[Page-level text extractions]
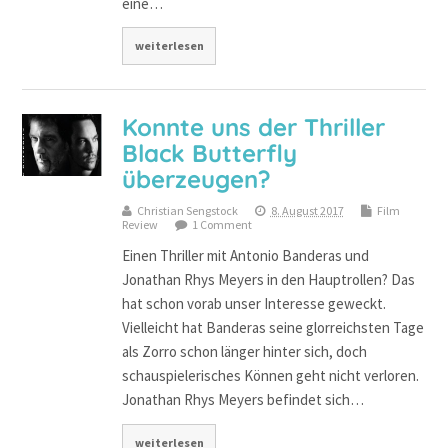
eine…
weiterlesen
Konnte uns der Thriller
Black Butterfly
überzeugen?
Christian Sengstock
8. August 2017
Film
Review
1 Comment
Einen Thriller mit Antonio Banderas und
Jonathan Rhys Meyers in den Hauptrollen? Das
hat schon vorab unser Interesse geweckt.
Vielleicht hat Banderas seine glorreichsten Tage
als Zorro schon länger hinter sich, doch
schauspielerisches Können geht nicht verloren.
Jonathan Rhys Meyers befindet sich…
weiterlesen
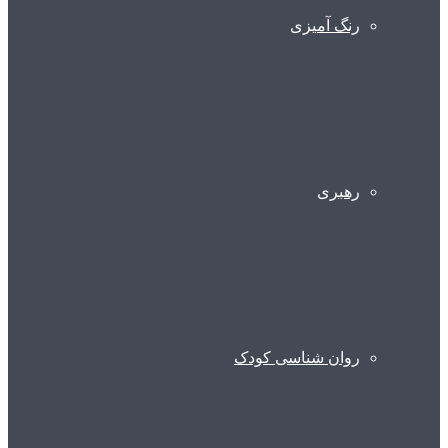
رنگ آمیزی
رهبری
روان شناسی کودک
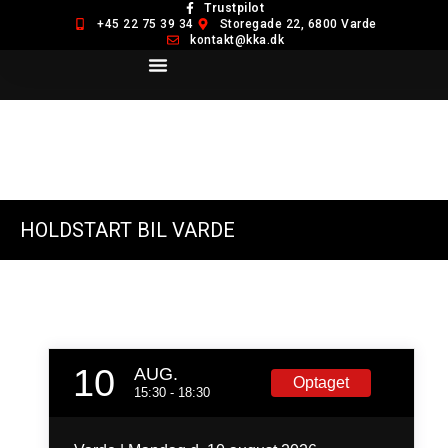
Trustpilot
+45 22 75 39 34
Storegade 22, 6800 Varde
kontakt@kka.dk
TA’ KØREKORT
HOLDSTART BIL VARDE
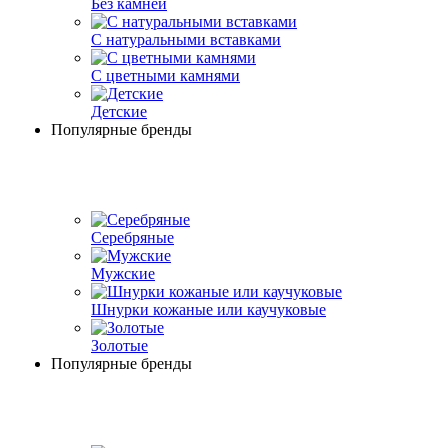
Без камней
С натуральными вставками
С цветными камнями
Детские
Популярные бренды
Серебряные
Мужские
Шнурки кожаные или каучуковые
Золотые
Популярные бренды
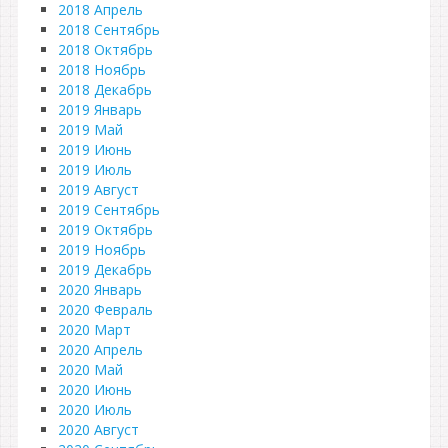
2018 Апрель
2018 Сентябрь
2018 Октябрь
2018 Ноябрь
2018 Декабрь
2019 Январь
2019 Май
2019 Июнь
2019 Июль
2019 Август
2019 Сентябрь
2019 Октябрь
2019 Ноябрь
2019 Декабрь
2020 Январь
2020 Февраль
2020 Март
2020 Апрель
2020 Май
2020 Июнь
2020 Июль
2020 Август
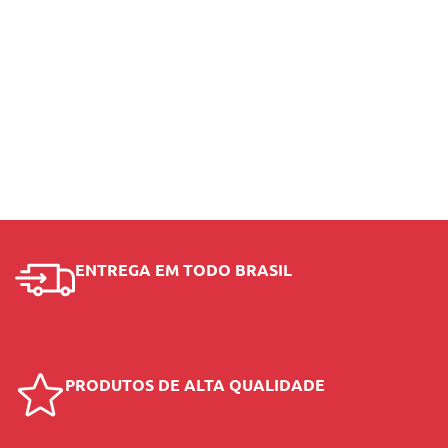
ENTREGA EM TODO BRASIL
PRODUTOS DE ALTA QUALIDADE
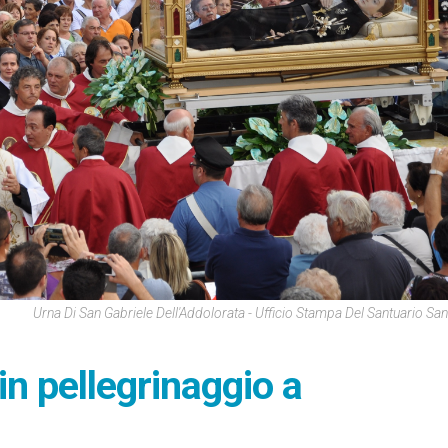
Urna Di San Gabriele Dell'Addolorata - Ufficio Stampa Del Santuario San
in pellegrinaggio a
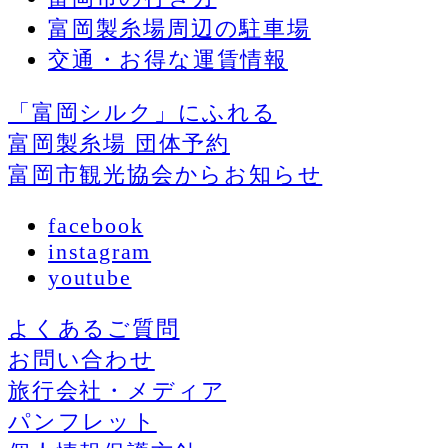
富岡製糸場周辺の駐車場
交通・お得な運賃情報
「富岡シルク」にふれる
富岡製糸場 団体予約
富岡市観光協会からお知らせ
facebook
instagram
youtube
よくあるご質問
お問い合わせ
旅行会社・メディア
パンフレット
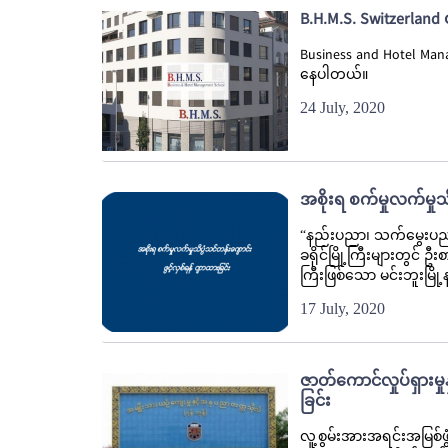
B.H.M.S. Switzerland
Business and Hotel Mana
နေပါတယ်။
24 July, 2020
အစိုးရ စက်မှုလက်မှုသိ
“နည်းပညာ၊ သက်မွေးပညာနှ
ခရိုင်မြို့ကြီးများတွင် 
ကြီးဖြစ်သော မင်းဘူးမြို
17 July, 2020
ဇာတ်ကောင်လှုပ်ရှားမှ
ခြင်း
လူ့စွမ်းအားအရင်းအမြစ်ဖ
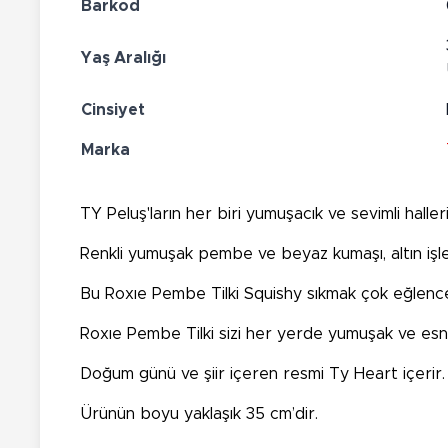
Barkod
Yaş Aralığı
Cinsiyet
Marka
TY Peluş'ların her biri yumuşacık ve sevimli halle
Renkli yumuşak pembe ve beyaz kumaşı, altın işlem
Bu
Roxıe Pembe Tilki Squishy sıkmak
çok eğlence
Roxıe Pembe Tilki
sizi her yerde yumuşak ve esne
Doğum günü ve şiir içeren resmi Ty Heart içerir.
Ürünün boyu yaklaşık 35 cm’dir.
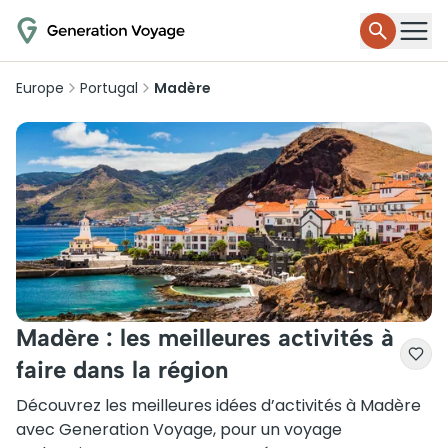
Europe
Portugal
Madère
Madère : les meilleures activités à
faire dans la région
Découvrez les meilleures idées d’activités à Madère
avec Generation Voyage, pour un voyage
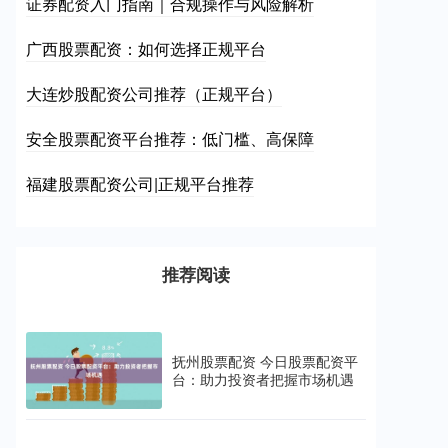
证券配资入门指南｜合规操作与风险解析
广西股票配资：如何选择正规平台
大连炒股配资公司推荐（正规平台）
安全股票配资平台推荐：低门槛、高保障
福建股票配资公司|正规平台推荐
推荐阅读
抚州股票配资 今日股票配资平
台：助力投资者把握市场机遇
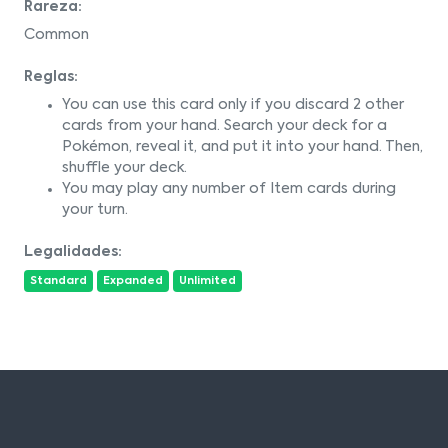
Rareza:
Common
Reglas:
You can use this card only if you discard 2 other
cards from your hand. Search your deck for a
Pokémon, reveal it, and put it into your hand. Then,
shuffle your deck.
You may play any number of Item cards during
your turn.
Legalidades:
Standard
Expanded
Unlimited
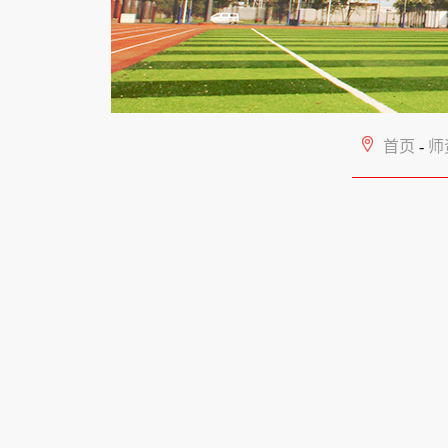
首页
-
师资队伍
-
地质工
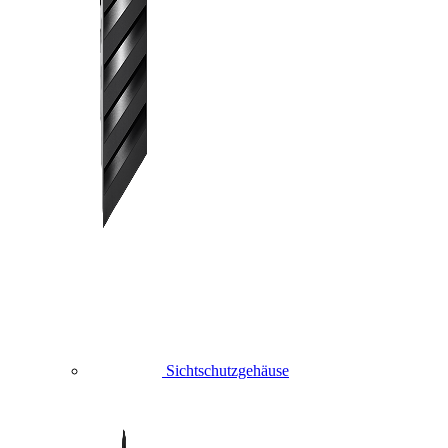
Sichtschutzgehäuse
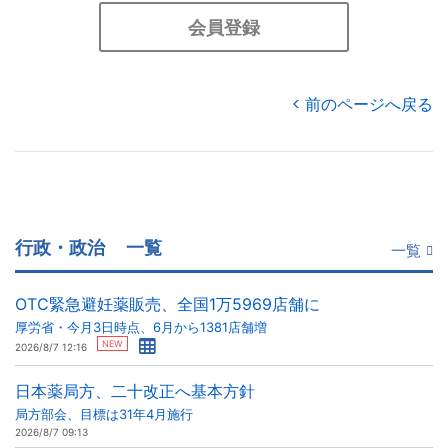
会員登録
前のページへ戻る
行政・政治
一覧
一覧
OTC緊急避妊薬販売、全国1万5969店舗に
厚労省・今月3日時点、6月から1381店舗増
NEW
2026/8/7 12:16
日本薬局方、二十改正へ基本方針
局方部会、目標は31年4月施行
2026/8/7 09:13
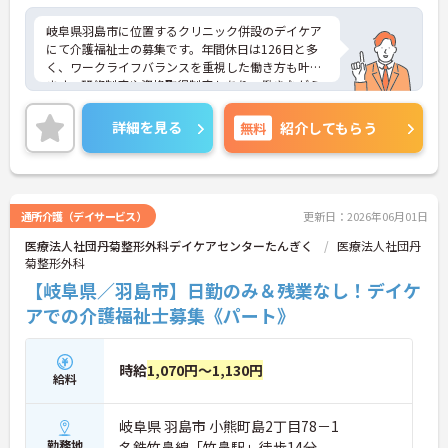
岐阜県羽島市に位置するクリニック併設のデイケア
にて介護福祉士の募集です。年間休日は126日と多
く、ワークライフバランスを重視した働き方も叶い
ます。研修制度や資格取得制度もあり、働きながら
スキルアップも目指せます。ご興味のある方には、
面接対策ポイントなど、さらに詳細をお話しします
詳細を見る
無料
紹介してもらう
のでお気軽にご相談ください！
通所介護（デイサービス）
更新日：2026年06月01日
医療法人社団丹菊整形外科デイケアセンターたんぎく
医療法人社団丹
菊整形外科
【岐阜県／羽島市】日勤のみ＆残業なし！デイケ
アでの介護福祉士募集《パート》
時給
1,070円～1,130円
給料
岐阜県 羽島市 小熊町島2丁目78－1
勤務地
名鉄竹鼻線「竹鼻駅」徒歩14分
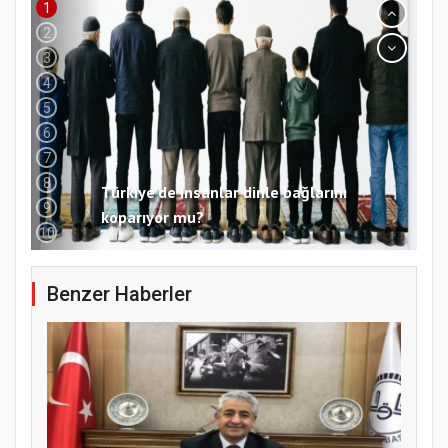
1
2
3
4
5
6
7
8
Türkiye’de insanlar dinle bağlarını
9
koparıyor mu?
10
Benzer Haberler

* **WORK ITEM**
Repeat the records above exactly. Pictures do not belong in the copy.

* **RESULT BELOW**
eine…
weiterlesen
Konnte uns der Thriller
Black Butterfly
überzeugen?
Christian Sengstock
8. August 2017
Film
Review
1 Comment
Einen Thriller mit Antonio Banderas und
Jonathan Rhys Meyers in den Hauptrollen? Das
hat schon vorab unser Interesse geweckt.
Vielleicht hat Banderas seine glorreichsten Tage
als Zorro schon länger hinter sich, doch
schauspielerisches Können geht nicht verloren.
Jonathan Rhys Meyers befindet sich…
weiterlesen
رنگ آمیزی
رهبری
روان شناسی کودک
Trustpilot
+45 22 75 39 34
Storegade 22, 6800 Varde
kontakt@kka.dk
TA’ KØREKORT
HOLDSTART BIL VARDE
Без камней
С натуральными вставками
С цветными камнями
Детские
Популярные бренды
Серебряные
Мужские
Шнурки кожаные или каучуковые
Золотые
Популярные бренды
2018 Апрель
2018 Сентябрь
2018 Октябрь
2018 Ноябрь
2018 Декабрь
2019 Январь
2019 Май
2019 Июнь
2019 Июль
2019 Август
2019 Сентябрь
2019 Октябрь
2019 Ноябрь
2019 Декабрь
2020 Январь
2020 Февраль
2020 Март
2020 Апрель
2020 Май
2020 Июнь
2020 Июль
2020 Август
ENTREGA EM TODO BRASIL
PRODUTOS DE ALTA QUALIDADE
Urna Di San Gabriele Dell'Addolorata - Ufficio Stampa Del Santuario San
in pellegrinaggio a
富岡製糸場周辺の駐車場
交通・お得な運賃情報
「富岡シルク」にふれる
富岡製糸場 団体予約
富岡市観光協会からお知らせ
facebook
instagram
youtube
よくあるご質問
お問い合わせ
旅行会社・メディア
パンフレット
B.H.M.S. Switzerland
Business and Hotel Mana
နေပါတယ်။
24 July, 2020
အစိုးရ စက်မှုလက်မှုသိ
“နည်းပညာ၊ သက်မွေးပညာနှ
ခရိုင်မြို့ကြီးများတွင် 
ကြီးဖြစ်သော မင်းဘူးမြို
17 July, 2020
ဇာတ်ကောင်လှုပ်ရှားမှ
ခြင်း
လူ့စွမ်းအားအရင်းအမြစ်ဖ
Barkod
Yaş Aralığı
Cinsiyet
Marka
TY Peluş'ların her biri yumuşacık ve sevimli halle
Renkli yumuşak pembe ve beyaz kumaşı, altın işlem
Bu
Roxıe Pembe Tilki Squishy sıkmak
çok eğlence
Roxıe Pembe Tilki
sizi her yerde yumuşak ve esne
Doğum günü ve şiir içeren resmi Ty Heart içerir.
Ürünün boyu yaklaşık 35 cm’dir.
Europe
Portugal
Madère
Madère : les meilleures activités à
faire dans la région
Découvrez les meilleures idées d’activités à Madère
avec Generation Voyage, pour un voyage
证券配资入门指南｜合规操作与风险解析
广西股票配资：如何选择正规平台
大连炒股配资公司推荐（正规平台）
安全股票配资平台推荐：低门槛、高保障
福建股票配资公司|正规平台推荐
推荐阅读
抚州股票配资 今日股票配资平
台：助力投资者把握市场机遇
Rareza:
Common
Reglas:
You can use this card only if you discard 2 other
cards from your hand. Search your deck for a
Pokémon, reveal it, and put it into your hand. Then,
shuffle your deck.
You may play any number of Item cards during
your turn.
Legalidades:
Standard
Expanded
Unlimited
首页
-
师资队伍
-
地质工
Sichtschutzgehäuse
会員登録
前のページへ戻る
行政・政治
一覧
一覧
OTC緊急避妊薬販売、全国1万5969店舗に
厚労省・今月3日時点、6月から1381店舗増
NEW
2026/8/7 12:16
日本薬局方、二十改正へ基本方針
局方部会、目標は31年4月施行
2026/8/7 09:13
岐阜県羽島市に位置するクリニック併設のデイケア
にて介護福祉士の募集です。年間休日は126日と多
く、ワークライフバランスを重視した働き方も叶い
ます。研修制度や資格取得制度もあり、働きながら
スキルアップも目指せます。ご興味のある方には、
面接対策ポイントなど、さらに詳細をお話しします
詳細を見る
無料
紹介してもらう
のでお気軽にご相談ください！
通所介護（デイサービス）
更新日：2026年06月01日
医療法人社団丹菊整形外科デイケアセンターたんぎく
医療法人社団丹
菊整形外科
【岐阜県／羽島市】日勤のみ＆残業なし！デイケ
アでの介護福祉士募集《パート》
時給
1,070円～1,130円
給料
岐阜県 羽島市 小熊町島2丁目78－1
勤務地
名鉄竹鼻線「竹鼻駅」徒歩14分
1
2
3
4
5
6
7
8
Türkiye’de insanlar dinle bağlarını
9
koparıyor mu?
10
Benzer Haberler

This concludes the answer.